* [PARTES DEL EJERCICIO]
1. Transcribe sin cambios, de la columna sobre la violencia política contra las mujeres, el pasaje que empieza con las palabras que contienen "De violentos políticos" y termina con "A. Novillo G.".
2. Traduce al inglés esta oración de la columna sobre la violencia política contra las mujeres: "Porcentajes similares se han logrado en los niveles subnacionales, donde de 272 asambleístas departamentales titulares 123 son mujeres, es decir el 45%."
3. Según la columna sobre la violencia política contra las mujeres, ¿en qué fecha fue asesinada la concejala Juana Quispe?

* [FRAGMENTO DEL TEXTO]
Columnistas

De violentos políticos y gobernantes

Muchas mujeres enfrentan acoso y violencia política, producto de la persistencia de prejuicios

La Razón (Edición Impresa) / Mónica A. Novillo G.

02:03 / 01 de marzo de 2016

El asesinato de la concejala Juana Quispe, el 12 de marzo de 2012, puso en evidencia ante la opinión pública la problemática del acoso y la violencia política contra las mujeres, que había sido invisibilizada y hasta naturalizada, como ocurre también con otras formas de violencia contra las mujeres en nuestra sociedad. A pesar de los esfuerzos para lograr su reconocimiento de parte de instituciones como la Asociación de Concejalas de Bolivia (Acobol) y la Coordinadora de la Mujer, entre otras, solo la muerte de Quispe permitió acelerar el proceso de aprobación de la Ley Contra el Acoso y la Violencia Política hacia las Mujeres, que se discutía primero en el Parlamento y posteriormente en la Asamblea Legislativa Plurinacional.

La participación política de las mujeres ha alcanzado porcentajes inéditos en Bolivia, que destacan como uno de los principales avances en materia de igualdad de género (las mujeres representan el 51% en la Asamblea Legislativa, 51% en la Cámara de Diputados y 44% en el Senado). Porcentajes similares se han logrado en los niveles subnacionales, donde de 272 asambleístas departamentales titulares 123 son mujeres, es decir el 45%. En La Paz, como ejemplo, 47% de los integrantes de la Asamblea son mujeres.

* [DATOS PROPORCIONADOS]
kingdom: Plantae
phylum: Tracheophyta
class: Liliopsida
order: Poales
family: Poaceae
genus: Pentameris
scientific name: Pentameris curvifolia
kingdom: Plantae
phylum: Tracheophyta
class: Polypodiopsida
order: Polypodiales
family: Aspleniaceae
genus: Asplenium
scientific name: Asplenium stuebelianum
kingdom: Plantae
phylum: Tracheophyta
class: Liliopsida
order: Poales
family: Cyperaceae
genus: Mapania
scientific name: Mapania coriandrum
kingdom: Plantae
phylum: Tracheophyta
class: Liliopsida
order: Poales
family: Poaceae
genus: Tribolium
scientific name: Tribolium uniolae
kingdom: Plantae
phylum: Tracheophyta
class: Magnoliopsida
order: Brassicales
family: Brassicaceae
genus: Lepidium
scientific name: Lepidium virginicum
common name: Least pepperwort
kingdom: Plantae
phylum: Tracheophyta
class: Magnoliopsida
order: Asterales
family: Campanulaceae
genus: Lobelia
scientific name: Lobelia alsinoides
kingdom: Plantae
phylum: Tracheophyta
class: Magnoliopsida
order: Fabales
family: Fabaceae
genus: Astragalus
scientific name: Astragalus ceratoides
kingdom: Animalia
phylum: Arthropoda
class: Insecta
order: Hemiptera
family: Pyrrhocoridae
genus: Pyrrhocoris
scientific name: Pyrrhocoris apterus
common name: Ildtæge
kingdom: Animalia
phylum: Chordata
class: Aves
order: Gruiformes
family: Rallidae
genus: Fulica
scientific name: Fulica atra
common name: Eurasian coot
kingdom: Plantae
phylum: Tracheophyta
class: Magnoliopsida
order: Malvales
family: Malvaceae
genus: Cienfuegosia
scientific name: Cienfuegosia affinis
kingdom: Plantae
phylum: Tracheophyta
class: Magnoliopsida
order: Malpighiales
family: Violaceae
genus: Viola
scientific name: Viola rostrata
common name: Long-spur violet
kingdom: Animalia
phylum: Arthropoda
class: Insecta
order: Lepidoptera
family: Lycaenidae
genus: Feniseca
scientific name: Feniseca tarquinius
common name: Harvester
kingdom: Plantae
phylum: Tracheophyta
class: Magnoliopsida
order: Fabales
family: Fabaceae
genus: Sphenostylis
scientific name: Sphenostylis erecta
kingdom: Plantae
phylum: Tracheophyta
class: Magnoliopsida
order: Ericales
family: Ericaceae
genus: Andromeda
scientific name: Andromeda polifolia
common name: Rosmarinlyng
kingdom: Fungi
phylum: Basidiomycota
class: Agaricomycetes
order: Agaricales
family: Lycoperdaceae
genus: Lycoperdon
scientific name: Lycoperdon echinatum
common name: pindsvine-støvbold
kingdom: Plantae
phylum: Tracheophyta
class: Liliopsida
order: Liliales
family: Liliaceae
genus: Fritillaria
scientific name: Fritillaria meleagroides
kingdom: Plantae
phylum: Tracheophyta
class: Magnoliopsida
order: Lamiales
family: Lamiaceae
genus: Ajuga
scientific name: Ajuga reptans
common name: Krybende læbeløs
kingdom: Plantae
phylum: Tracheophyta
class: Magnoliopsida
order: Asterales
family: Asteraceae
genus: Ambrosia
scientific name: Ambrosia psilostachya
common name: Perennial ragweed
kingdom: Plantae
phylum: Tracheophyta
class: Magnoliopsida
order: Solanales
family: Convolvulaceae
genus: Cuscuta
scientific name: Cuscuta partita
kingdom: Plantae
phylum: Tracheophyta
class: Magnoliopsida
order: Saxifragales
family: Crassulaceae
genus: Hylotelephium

* [SOLUCIONES EN ORDEN]
1.
De violentos políticos y gobernantes

Muchas mujeres enfrentan acoso y violencia política, producto de la persistencia de prejuicios

La Razón (Edición Impresa) / Mónica A. Novillo G.

2. Similar percentages have been achieved at the subnational levels, where 123 of the 272 regular departmental assembly members are women, that is, 45%.

3. El 12 de marzo de 2012.